TEXT UNDER STUDY Start Marker

The Port Authority and the union representing bus-trolley workers will hold their first face-to-face meeting tomorrow to talk about a new labor agreement.

The meeting time and location have not been disclosed because management and officials of Local 85, Amalgamated Transit Union, have previously expressed intentions not to negotiate "in the media" and raise public speculation about what may become the most contentious period in the authority's 42-year history.

Attorney Bruce Campbell, of the Pittsburgh law firm Campbell, Durant & Beatty, will be chief negotiator for management, a role he has played many times in past dealings with Local 85.

Patrick McMahon, Local 85 president-business agent, will be chief negotiator for the union. Local 85's labor counsel is attorney Joseph J. Pass, of the Pittsburgh law firm Jubelirer, Pass & Intrieri, who also has represented the union in contract negotiations and other legal matters for several decades.

The current contract covering about 2,600 union operators, mechanics, maintenance workers and other hourly employees expires at midnight June 30.

If the two sides are unable to reach an agreement on a new pact by the deadline, they move to a fact-finding process and then to further negotiations in the presence of state, and possibly federal, mediators. Union officials have always considered a strike a measure of last resort; there hasn't been one since a 28-day walkout in 1992.

What's different this time is that Allegheny County Chief Executive Dan Onorato has threatened to withhold money that the Port Authority uses as its "local match" to draw down state funds unless management and the union institute reforms and cut liberal healthcare and early retirement benefits. Mr. Onorato has characterized the benefits as "outrageous."

Without a continuing flow of county money, about $27 million a year for the operating budget, the Port Authority may be unable to stay afloat. Its 2007-08 fiscal year ends on the same date as Local 85's contract.

The Pittsburgh Downtown Partnership has already notified its business members to start preparing contingency plans for a strike just in case.

Mr. McMahon, who's strongly supported by Local 85 retirees who have a voice in union elections, has vowed to oppose reducing benefits agreed to in the current and previous contracts.

He has pointed to the current contract in which union members gave up 1 percent of 3 percent annual pay raises to help offset the cost of health insurance for the first time. Retirees also have to pay 1 percent; new employees, 5 percent. A higher co-pay and some tighter requirements also were part of givebacks.

Mr. Onorato and Gov. Ed Rendell helped settle the last contract by joining a marathon bargaining session in November 2005, five months after the previous contract had expired.

Some of the contention was sparked last fall when the Pennsylvania Economy League released a study comparing benefits at the embattled transit agency with unionized transit workers in Philadelphia, and state and county government workers.

Its key findings maintained that the authority's average hourly union wage of $23.20 an hour, when adjusted for the cost of living in Allegheny County, was higher than another major metropolitan transit system in the nation.

The PEL also noted that the Philadelphia-based Southeastern Pennsylvania Transportation Authority is spending $7.3 million on retiree health care this year compared to $29.2 million at the Port Authority, which is three times smaller.

TEXT UNDER STUDY End Marker

BRIEF 1 - Rewrite the listing starting at its beginning and ending at the line that contains "right wrist: (252, 512, -48)", replacing "centimetres" with "centimeters" and leaving everything else unchanged; omit the pictures from your answer.
The article and the listing come from unrelated sources.

THE DATA Start Marker

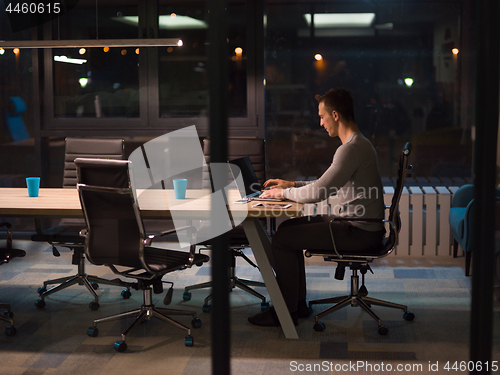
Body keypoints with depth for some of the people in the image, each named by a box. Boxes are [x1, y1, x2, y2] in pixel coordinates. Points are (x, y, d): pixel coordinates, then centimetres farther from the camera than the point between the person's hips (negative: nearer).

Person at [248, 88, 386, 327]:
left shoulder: (352, 149, -20)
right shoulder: (358, 144, 15)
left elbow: (318, 193, -21)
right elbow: (327, 186, 24)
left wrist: (283, 193, -5)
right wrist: (291, 184, 18)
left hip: (359, 231, -11)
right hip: (356, 225, 11)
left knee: (282, 240, -9)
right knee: (289, 227, 15)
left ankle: (286, 312, 3)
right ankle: (298, 304, 18)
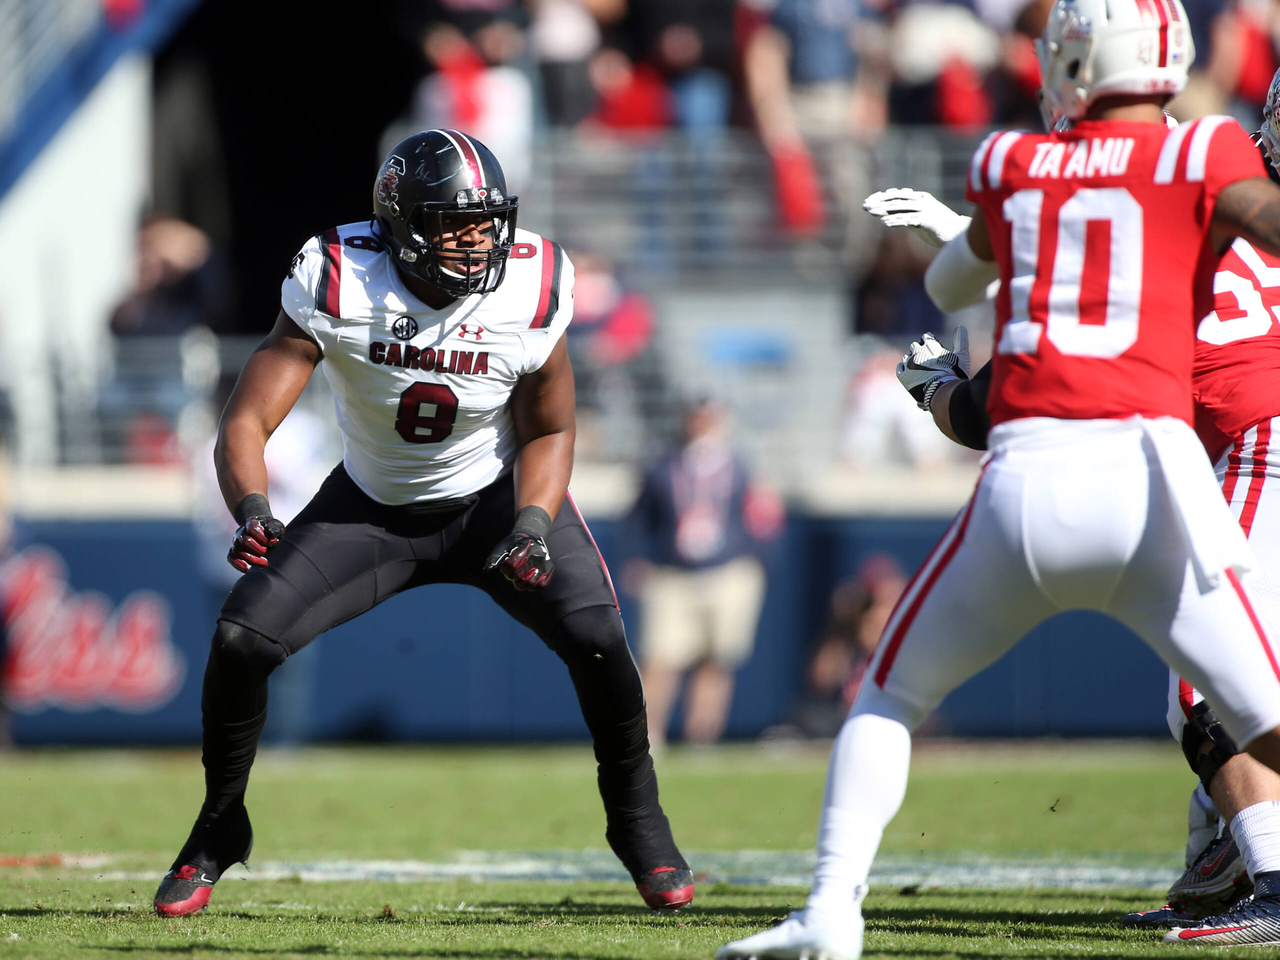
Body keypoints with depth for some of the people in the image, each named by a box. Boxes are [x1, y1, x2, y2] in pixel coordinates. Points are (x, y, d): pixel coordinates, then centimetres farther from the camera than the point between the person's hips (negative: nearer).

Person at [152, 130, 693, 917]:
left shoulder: (530, 296, -22)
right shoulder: (340, 289, -27)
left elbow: (547, 435, -5)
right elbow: (247, 422, -28)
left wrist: (531, 526, -23)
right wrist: (252, 512, -48)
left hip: (494, 496, 0)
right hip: (373, 506, 0)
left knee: (595, 638, -22)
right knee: (241, 641, -15)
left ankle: (637, 818, 4)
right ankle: (219, 830, 11)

THE DATA End Marker

BRIEF 2 - According to the article on the transit labor talks, why were the time and location of the first meeting not disclosed?

WORKED SOLUTION 1 -
Body keypoints with depth for some of the people in the image, each named by a box. Boxes are [x1, y1, x2, y2] in pixel coordinates. Points are (x, y, d): pixel coordinates, then centimeters farther from the camera than the point between the person's hips (negative: nearer).

Person at [248, 88, 386, 327]:
left shoulder: (352, 149, -20)
right shoulder: (358, 144, 15)
left elbow: (318, 193, -21)
right elbow: (327, 186, 24)
left wrist: (283, 193, -5)
right wrist: (291, 184, 18)
left hip: (359, 231, -11)
right hip: (356, 225, 11)
left knee: (282, 240, -9)
right knee: (289, 227, 15)
left ankle: (286, 312, 3)
right ankle: (298, 304, 18)
Body keypoints with depth for some of the people in the image, each named by a box. Boxes are [x1, y1, x2, y2] in pixel coordinates. Points are (x, y, d): pixel coordinates, then centimeters farther from the camera than the point between the person's hips (negative: nearer).

Person at [152, 130, 693, 917]:
left shoulder: (530, 296, -22)
right shoulder: (340, 289, -27)
left elbow: (547, 435, -5)
right elbow: (247, 422, -28)
left wrist: (531, 526, -23)
right wrist: (252, 512, -48)

WORKED SOLUTION 2 - They were kept private because management and Local 85 officials had said earlier that they did not intend to negotiate "in the media." They also wanted to avoid raising public speculation about what might become the most contentious period in the authority's 42-year history.